The potential threat of a wide-scale tsunami striking coastal areas of Vancouver Island has sparked renewed interest in early warning alert systems and emergency preparedness information sessions.

Residents in multiple cities including Victoria woke up to text alerts warning them to get to higher ground after a 7.9-magnitude quake struck off the coast of Alaska early Tuesday. A tsunami warning for most coastal areas of B.C., including the island, was temporarily issued by Environment Canada.

But many others were shocked to wake up after the tsunami warning had already come and gone and wondered how they could stay notified in an emergency event.

Emergency Info B.C. said in the event of a tsunami alert, some cities may activate warning systems while other may just continue to monitor the situation.

It said AlertReady, a province-wide system used to notify local municipalities of emergencies, will include text alerts starting in April 2018.

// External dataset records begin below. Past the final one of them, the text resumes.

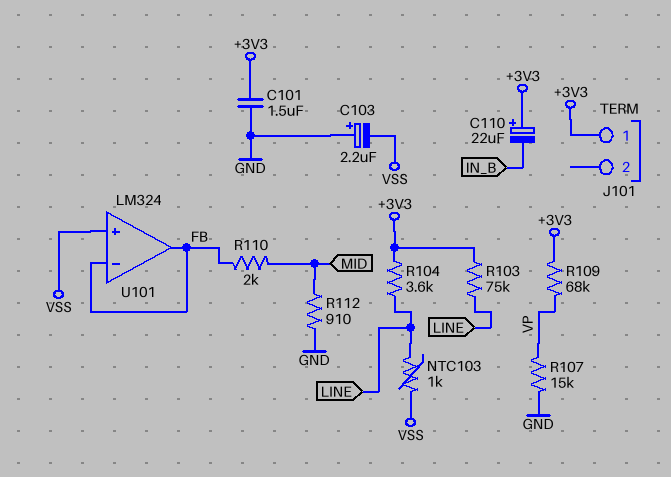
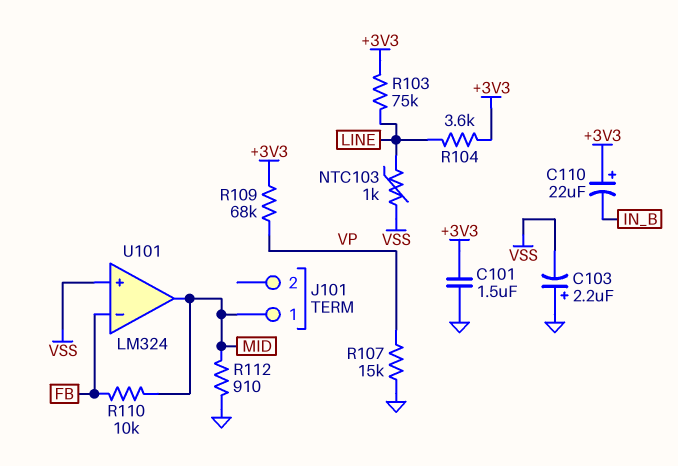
J101 pin 1: +3V3 -> MID
R110: 2k (FB, MID) -> 10k (FB, MID)
U101 pin out: FB -> MID

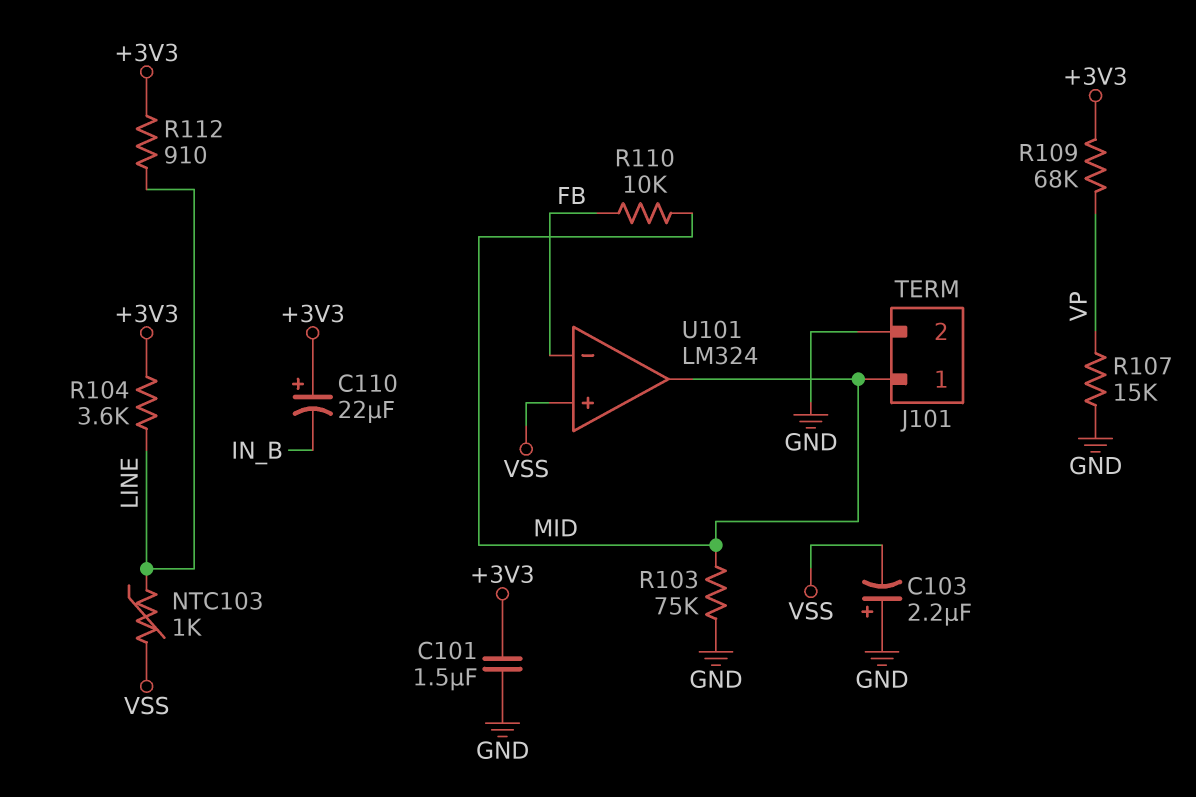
J101 pin 2: none -> GND
R103: 75k (+3V3, LINE) -> 75k (GND, MID)
R112: 910 (GND, MID) -> 910 (+3V3, LINE)

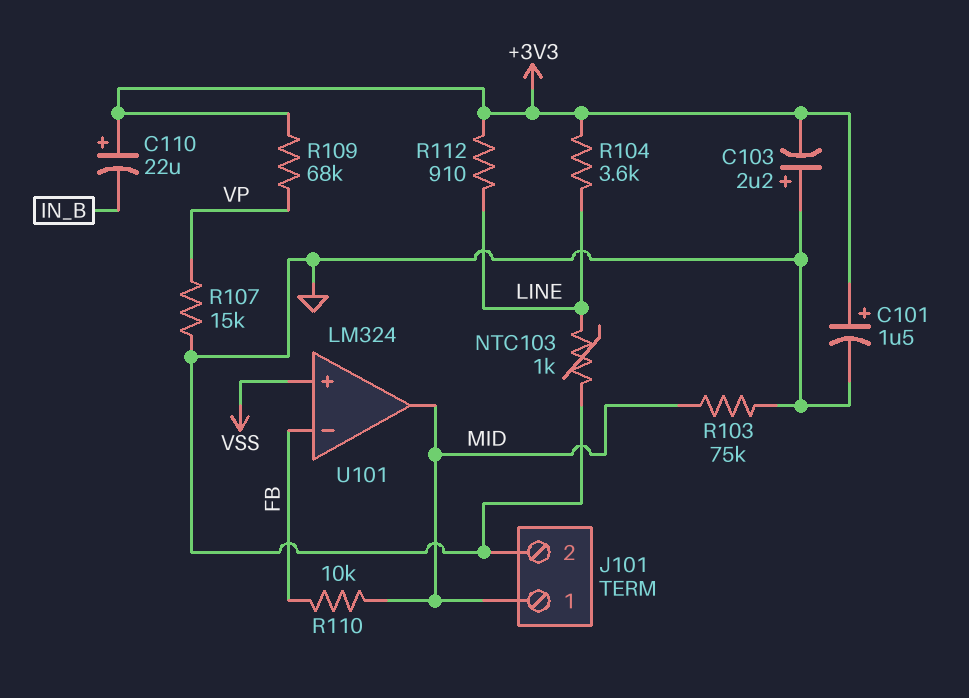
C101: 1.5uF (+3V3, GND) -> 1.5uF (plus +3V3, minus GND)
C103: 2.2uF (plus GND, minus VSS) -> 2.2uF (plus GND, minus +3V3)
NTC103: 1k (LINE, VSS) -> 1k (GND, LINE)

The City of Victoria said as of Monday morning, some 14,000 new users had signed up for its Vic-Alert service, which texts users in the event of imminent threats and AMBER alerts that affect specific areas of Victoria. By late afternoon, that number had grown to 28,000 sign-ups for a total of 34,156 subscribers.

The sign-up page for Vic-Alert was overwhelmed with the sudden influx of interest, with the city reporting that some had difficulty accessing the page due to the high traffic.

SidneyNorth Saanich, Central Saanich, Metchosin and Nanaimo also provide emergency messaging systems for residents. The Town of Sidney said the tsunami warning was a great example of why it's important to sign up for the alerts. The CRD provides similar alerts for electoral areas including the Southern Gulf Islands, which weren't placed under a tsunami warning Tuesday.

Other municipalities, like Oak Bay, View Royal, Colwood and Esquimalt do not offer mass notification systems but are currently looking into options. Many of those cities recommended residents attend emergency preparedness information sessions, like one being held in Oak Bay at the Monterey Centre on Feb. 21, to learn more about how to be ready in the event of an earthquake or tsunami.

Sidney Fire also invited residents to attend a preparation seminar on Feb. 7 at the Greenglade Community Centre.

The District of Saanich called it "a bout of good timing" because it was hosting an information session for the Saanich Emergency Program Tuesday night at the Cedar Hill Recreation Centre that would focus on being prepared while learning to assist others in a disaster.